__Lines of data__
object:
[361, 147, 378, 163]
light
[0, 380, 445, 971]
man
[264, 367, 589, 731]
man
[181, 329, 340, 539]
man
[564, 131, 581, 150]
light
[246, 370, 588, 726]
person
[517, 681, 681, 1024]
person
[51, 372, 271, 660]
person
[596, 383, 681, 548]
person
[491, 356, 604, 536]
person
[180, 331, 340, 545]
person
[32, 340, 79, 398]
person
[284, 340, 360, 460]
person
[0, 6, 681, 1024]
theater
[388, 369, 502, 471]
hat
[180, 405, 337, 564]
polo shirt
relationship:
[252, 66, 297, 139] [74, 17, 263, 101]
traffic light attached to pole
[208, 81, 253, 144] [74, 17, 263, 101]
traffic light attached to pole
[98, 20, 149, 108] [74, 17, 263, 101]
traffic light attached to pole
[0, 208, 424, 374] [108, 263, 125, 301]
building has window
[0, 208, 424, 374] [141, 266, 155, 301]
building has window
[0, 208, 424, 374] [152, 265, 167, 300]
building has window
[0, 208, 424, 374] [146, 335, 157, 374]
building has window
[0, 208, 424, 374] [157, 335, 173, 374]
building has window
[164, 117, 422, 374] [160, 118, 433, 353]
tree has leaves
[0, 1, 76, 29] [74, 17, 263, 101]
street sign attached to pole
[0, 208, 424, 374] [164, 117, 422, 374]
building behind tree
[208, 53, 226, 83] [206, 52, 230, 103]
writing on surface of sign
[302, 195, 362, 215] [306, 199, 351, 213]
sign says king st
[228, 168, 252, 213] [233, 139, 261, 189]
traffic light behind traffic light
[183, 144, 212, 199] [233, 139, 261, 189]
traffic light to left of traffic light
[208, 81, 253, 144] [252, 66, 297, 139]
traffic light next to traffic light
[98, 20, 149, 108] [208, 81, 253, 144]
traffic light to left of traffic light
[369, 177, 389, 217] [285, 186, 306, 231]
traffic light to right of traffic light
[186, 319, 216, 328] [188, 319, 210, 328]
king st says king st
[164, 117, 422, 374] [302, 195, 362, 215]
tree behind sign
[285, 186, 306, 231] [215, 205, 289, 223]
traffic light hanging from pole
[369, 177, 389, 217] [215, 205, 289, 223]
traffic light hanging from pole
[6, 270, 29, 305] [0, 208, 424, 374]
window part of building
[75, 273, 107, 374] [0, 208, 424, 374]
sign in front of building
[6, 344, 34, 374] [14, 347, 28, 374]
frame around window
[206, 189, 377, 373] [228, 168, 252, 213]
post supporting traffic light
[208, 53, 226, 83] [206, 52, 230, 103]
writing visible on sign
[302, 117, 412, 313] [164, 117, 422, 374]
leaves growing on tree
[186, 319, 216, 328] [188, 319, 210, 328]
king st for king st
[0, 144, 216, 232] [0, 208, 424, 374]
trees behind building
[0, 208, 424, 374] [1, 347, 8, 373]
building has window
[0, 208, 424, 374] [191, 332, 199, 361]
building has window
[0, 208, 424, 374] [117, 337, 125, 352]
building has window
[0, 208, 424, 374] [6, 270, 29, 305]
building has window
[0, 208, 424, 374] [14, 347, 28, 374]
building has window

__STATED EXERCISE__
Lay out everything in the records above as a numbered list, from the line containing "[228, 168, 252, 213] [233, 139, 261, 189]" down through the line containing "traffic light to right of traffic light", leaving out any blank lines.

__REPLY TO THE TASK__
1. [228, 168, 252, 213] [233, 139, 261, 189]
2. traffic light behind traffic light
3. [183, 144, 212, 199] [233, 139, 261, 189]
4. traffic light to left of traffic light
5. [208, 81, 253, 144] [252, 66, 297, 139]
6. traffic light next to traffic light
7. [98, 20, 149, 108] [208, 81, 253, 144]
8. traffic light to left of traffic light
9. [369, 177, 389, 217] [285, 186, 306, 231]
10. traffic light to right of traffic light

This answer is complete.